First quarter 2015 grantee announcement

Health Care and Coverage grants

  • California Pan-Ethnic Health Network ($125,000): To conduct research and advocacy on statewide healthcare issues that promote improvement in healthcare access for communities of color, including the development and implementation of new mental health and substance use benefits in Medi-Cal, coverage and access programs for the remaining uninsured, and the next Medicaid Section 1115 waiver.
  • Tides Center ($3,250,000): To support the adoption of patient care innovations in California's healthcare safety net that improves the ability of providers to deliver high-value care and enhance patient experience and engagement, through convening’s, coaching, technical assistance and re-grantmaking.
  • Capital Link, Inc. ($200,000): To provide targeted community health centers (CHCs) and consortia with data analysis, training and technical assistance to increase understanding of key financial metrics and develop strategies to improve their overall financial performance.
  • Integrated Healthcare Association ($106,470): To increase effectiveness and standardization across all Medi-Cal pay-for-performance programs by convening a learning collaborative comprised of representatives from Medi-Cal managed care plans and other safety net stakeholders to explore development of a core measure set and share best practices.
  • Insure the Uninsured Project ($500,000): To advance California's implementation of health reform and value-based care in the safety net by building consensus on policy options among key policymakers and stakeholders through ITUP's annual conference, regional and statewide workgroups, reports, and educational workshops.

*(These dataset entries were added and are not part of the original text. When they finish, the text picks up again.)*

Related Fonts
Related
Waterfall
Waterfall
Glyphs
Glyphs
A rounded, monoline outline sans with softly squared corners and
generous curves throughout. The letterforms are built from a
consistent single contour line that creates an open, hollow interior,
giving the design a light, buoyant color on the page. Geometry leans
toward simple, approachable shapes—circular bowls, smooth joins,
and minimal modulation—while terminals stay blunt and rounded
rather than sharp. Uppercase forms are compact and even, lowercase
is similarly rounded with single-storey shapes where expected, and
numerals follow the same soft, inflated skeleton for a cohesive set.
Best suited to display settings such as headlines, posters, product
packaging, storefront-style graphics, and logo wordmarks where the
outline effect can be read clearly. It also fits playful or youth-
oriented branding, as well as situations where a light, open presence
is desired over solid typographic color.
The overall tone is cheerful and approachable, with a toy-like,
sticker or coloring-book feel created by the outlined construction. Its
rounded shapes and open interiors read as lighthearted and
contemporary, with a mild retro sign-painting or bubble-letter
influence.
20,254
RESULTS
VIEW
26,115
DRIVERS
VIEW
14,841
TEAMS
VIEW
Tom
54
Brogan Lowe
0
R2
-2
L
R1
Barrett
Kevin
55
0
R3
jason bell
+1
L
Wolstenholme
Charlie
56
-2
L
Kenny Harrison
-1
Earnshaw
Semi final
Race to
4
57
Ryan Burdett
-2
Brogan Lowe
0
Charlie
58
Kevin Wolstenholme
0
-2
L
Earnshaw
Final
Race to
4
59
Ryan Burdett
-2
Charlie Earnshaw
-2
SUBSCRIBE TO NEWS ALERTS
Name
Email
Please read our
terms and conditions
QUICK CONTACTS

Blue Shield Against Violence grants

  • Center for Domestic Peace ($300,000): To support the second phase of a financial consolidation business model that will expand services to up to eight new domestic violence organizations who will receive custom financial services at every level of financial management, based on individual organizational need.
  • National Family Justice Center Alliance ($400,000): To strengthen Family Justice Center capacity in California to better serve and be held accountable to survivor needs and self-defined successes.
  • Full Frame Initiative, Inc. ($400,000): To implement a capacity-building institute for cohorts of practitioners, policymakers and survivors from three CA communities to use strengths-based strategies and new tools to develop and implement community-specific change efforts that will make systems' response to violence more survivor-centered.
  • Futures Without Violence ($400,000): To change policy and practice to ensure that a whole-person approach incorporates prevention of violence, identification of those experiencing violence and links to healing services to improve health equity and outcomes.
  • Prevention Institute ($80,000): To conduct a landscape scan and produce a report that will include a framework for multi-sector collaboration to prevent DV in California, and a summary of preliminary findings and recommendations for engaging new sectors in DV prevention in California in partnership with the DV field.

Other grants

  • Project HOPE - The People to People Health Foundation, Inc. ($175,000): To publish and disseminate research and analyses to educate policymakers, government officials, researchers, and healthcare providers in California and across the nation on those who gained coverage after ACA, the remaining uninsured populations, and efforts related to value based care.
  • Southern California Grantmakers ($100,000): To continue building an “open source” approach among founders that leverages relationship-building, technology, and partnerships in order to foster authentic collaboration.
  • Boston VA Research Institute, Inc. ($180,000): To rollout and implement the Strength at Home intervention for preventing intimate partner violence across nine sites within the U.S. Department of Veteran Affairs medical community and address a critical gap in services.
  • University of Southern California, School of Social Work ($200,000): To provide backbone support for the Los Angeles Veterans Collaborative (LAVC): a collective impact effort involving more than 400 organizations in coordinating a comprehensive and culturally responsive, seamless system of holistic services for military connected communities; and designed using quality community data.